Embora tenha pouca idade, a menina, com ajuda da mãe, já entende a situação pela qual o mundo passa e confessa que também tem receio. “Tenho medo de pegar o coronavírus e ficar doente. Sinto falta de ir para a escola e de brincar com os meus amigos e de fazer um monte de coisa”, diz Rebeca.

Apoio multiprofissional 

“É natural que a iminência de contágio por uma doença que ainda é pouco compreendida faça com que as pessoas se sintam amedrontadas, causando insegurança nas famílias.

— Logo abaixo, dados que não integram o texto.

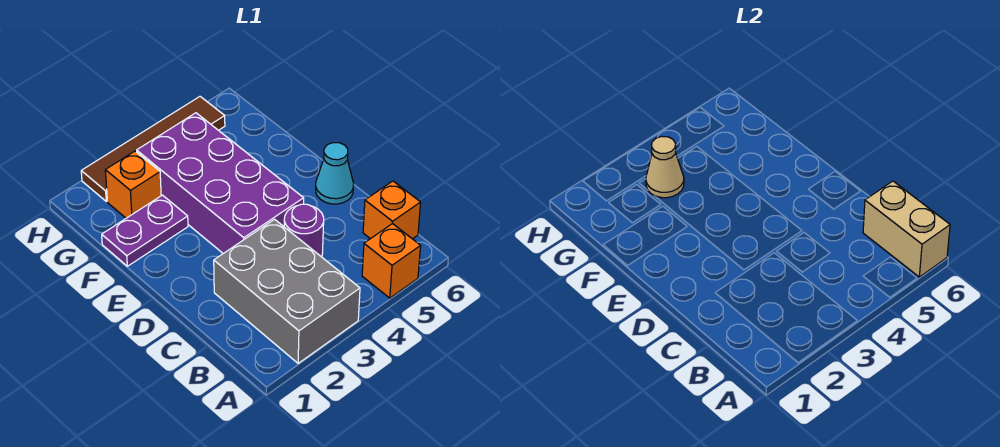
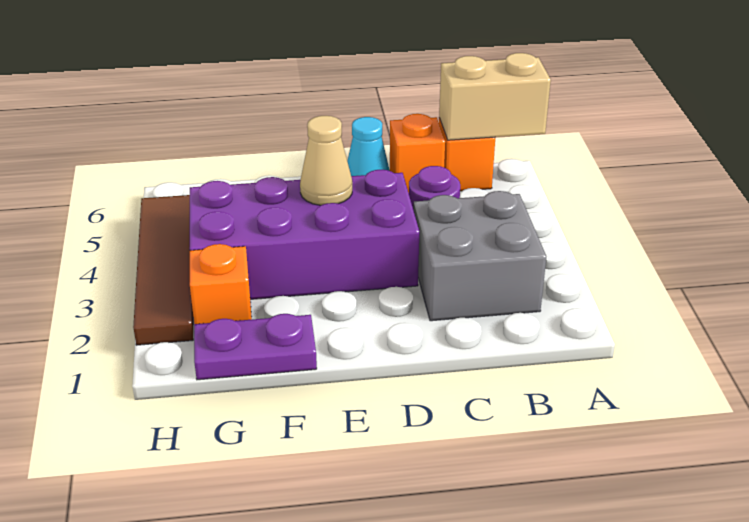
grey 2x3 brick [214,219,360,363] -> grey 2x2 brick [413,191,546,321]
orange 1x1 brick [362,224,421,298] -> orange 1x1 brick moved to [390,114,445,193]
purple 1x2 plate [102,195,188,266] -> purple 1x2 plate turned to [194,314,317,380]
tan 1x1 cone [646,136,684,198] -> tan 1x1 cone moved to [300,116,352,205]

Quando envolve crianças que fazem tratamento oncológico, essa preocupação realmente toma uma proporção impossível de mensurar”, pontua Patrícia Carvalho, médica intensivista da Pró-Saúde no Hospital Oncológico Infantil.

A profissional acrescenta ainda que “essa pressão por causa do medo da morte oncológica ou do medo da morte pela pandemia tem trazido complicações à saúde mental dos pacientes. Isso tem sido uma queixa frequente nos nossos consultórios de pediatria do hospital, sobretudo vinda dos pacientes adolescentes”, ressalta.

“Por causa desse medo os familiares ficam com a sensação da morte assombrando. Nesse caso, a equipe multiprofissional busca entender todo o contexto dos pacientes e dos familiares, fazendo o acompanhamento psicológico intensivo”, explica Maíra Amaral Souza, psicóloga clínica do Oncológico Infantil.

Ainda de acordo com a psicóloga, cada criança ou familiar reage de maneira diferente diante de todo esse contexto de medo gerado pela pandemia. “Alguns ficam mais ansiosos, outros mais angustiados, irritados ou até agressivos. Pensar sobre o medo da própria morte ou a morte de um filho pode ser muito difícil e insuportável. Neste momento, estamos diante dela, por isso, é impossível não pensar sobre”, pondera Maíra.

Para dar suporte aos familiares de pacientes que estão no leito, o hospital oferece atendimento para cada caso específico, como explica a terapeuta ocupacional Cristiana Fernandes, que integra a equipe multiprofissional a unidade. “Fazemos uma avaliação pontual e desenvolvemos atividades cognitivas, perceptivas e de socialização, permitindo a interação com os familiares e favorecendo a autonomia, independência e a melhora da qualidade de vida do paciente”, explica Cristiana.

Para os pacientes que não estão internados, mas que recebem o atendimento ambulatorial no hospital, a terapeuta recomenda algumas atividades para amenizar a tensão da pandemia em casa. “As famílias precisam fazer coisas que gostam, atividades que tenham afinidades ou aptidão, como por exemplo, a pintura. Elas contribuem para a melhoria do cotidiano familiar, diminuindo o sentimento de medo diante da rotina incerta e dura da pandemia”, conclui.